Впрочем, чтобы убедиться в том, что моя столь старомодная потребность понимать является неопровержимым признаком мещанства, мне даже незачем теперь обращаться к специалистам. Тереза первая клеймит меня за это позором. Может быть, на нее тоже снизошла благодать абстракции? Она страстная поклонница не только абстракционизма (впрочем, теперь заговорить об абстрактном искусстве или об экзистенциализме – значит сразу же выдать свою отсталость; слово это употребляется только подобными мне простаками), но и ташизма. Она на все готова, лишь бы только не отстать от своего времени. А главное – от современных вкусов! Она читает специальный журнал «Глаз» и буквально молится на молодого Пиччоло, начинающего ташиста, который, по ее словам, предельно высоко котируется и с которым, во всяком случае, никто не может поспорить в умении посадить на полотно горстку толченой яичной скорлупы. Я просто не в силах понять, как могла такая здравомыслящая женщина, как Тереза, потерять свой здравый смысл из-за подобной бессмыслицы! Но факт остается фактом: обе прелестные картины, в манере Буше, висевшие над нашей кроватью, уступили место черному как сажа месиву, где Тереза в зависимости от часа и настроения видит то кратер действующего вулкана, то маяк Уэссан, то Мулен-Руж под дождем, а то и внутренности морского ежа. (Конечно, подобные экстраполяции немыслимы с купальщицами Буше, которые, в каком бы настроении вы ни находились, так и остаются купальщицами.) Лично я различаю лишь язычок огня и в левом углу щепотку пресловутой яичной скорлупы – фабричная марка желторотого художника. Впитав в себя весь словарь «посвященных», Тереза дошла до того, что стала говорить о самовыражении и творческом взрыве. И всякий раз, когда, подстегиваемый этим проклятым желанием понять, я взрываюсь, она восклицает:
– Ох, и сидит же в тебе мещанин!
– Ну и что? А кто же мы, по-твоему?
– Нашел чем кичиться!
А я и не собираюсь кичиться. Но подумайте сами, что стало бы со всеми этими абстракционистами, летристами, ташистами, попартистами и прочими сюрреалистами, если бы не было добропорядочных мещан, которые с закрытыми глазами покупают их продукцию? Добропорядочные мещане привыкли возмущаться эксцентричностью Пикассо, они утверждают, что он издевается над людьми. Но кому же обязан Пикассо своей славой? В первую очередь тем же добропорядочным мещанам.
7) Их словарь
Все, что окружает вас, может быть либо великолепным, божественным, замечательным, самозначимым, потрясным[209]209
При этом слове обычно поднимают руку, выставив ладонь вперед, и помахивают ею слева направо, что означает: даже не вздумайте возражать.

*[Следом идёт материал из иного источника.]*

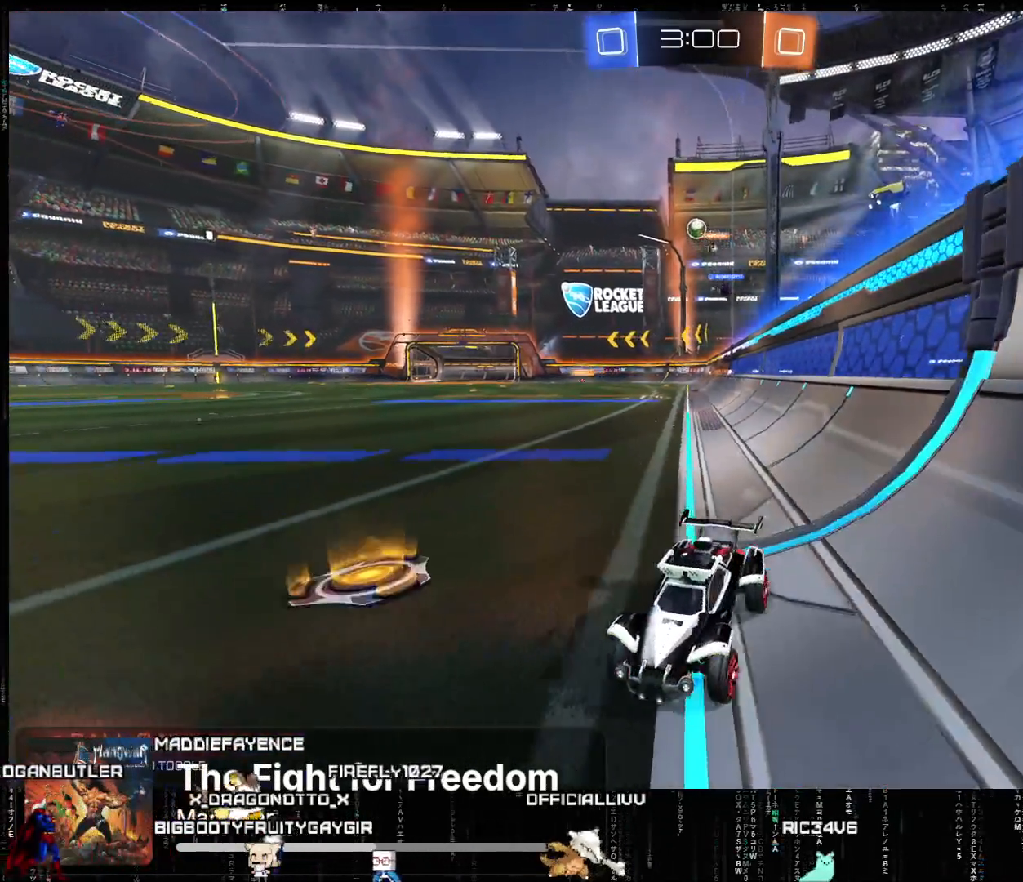
{"buttons": ["R2"], "left_stick": "right", "events": [[67, "left_stick", "right"], [183, "left_stick", "left"], [417, "left_stick", "center"], [483, "left_stick", "right"]]}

[Закрыть], поразительным, сногсшибательным, впечатляющим, поистине сенсационным, гипопотически прекрасным, либо отвратительным, убийственным, бесцветным, немыслимо пошлым, нелепым, ничтожным, наводящим тоску, чудовищным, гнусным. Между восхвалением до небес и низвержением в пропасть ничтожества середины, видимо, нет. В наше время все эти эпитеты употребляются в таком количестве, что их запасов становится явно недостаточно и язык не в силах удовлетворить спрос. Что смогла сказать эта расфранченная дама о миллионах мучеников, отправляемых в запломбированных вагонах в газовые камеры? «Это чудовищно!» А что сказала она сегодня, когда скрежет колес помешал ей выспаться в спальном вагоне? «Это было чудовищно!» И если ей будет душно в каком-нибудь кабачке, простите, в night club, ночном клубе, она обязательно воскликнет: «Я там чуть было не умерла!»
Преступление чудовищно, женщина чудовищна, шляпа чудовищна. А всеми этими эпитетами – потрясающий, божественный, чудесный – обычно определяются вещи, в которых большинство простых смертных не углядит ничего сногсшибательного: букет анемонов, запонки, рыбацкий поселок (лишь бы он был не слишком известен). При виде какой-нибудь газовой цистерны неплохо воскликнуть: «По-моему, это прекрасно!» Но, глядя на Неаполитанский залив или Парфенон, лучше всего промолчать или обронить, что все это сильно преувеличено.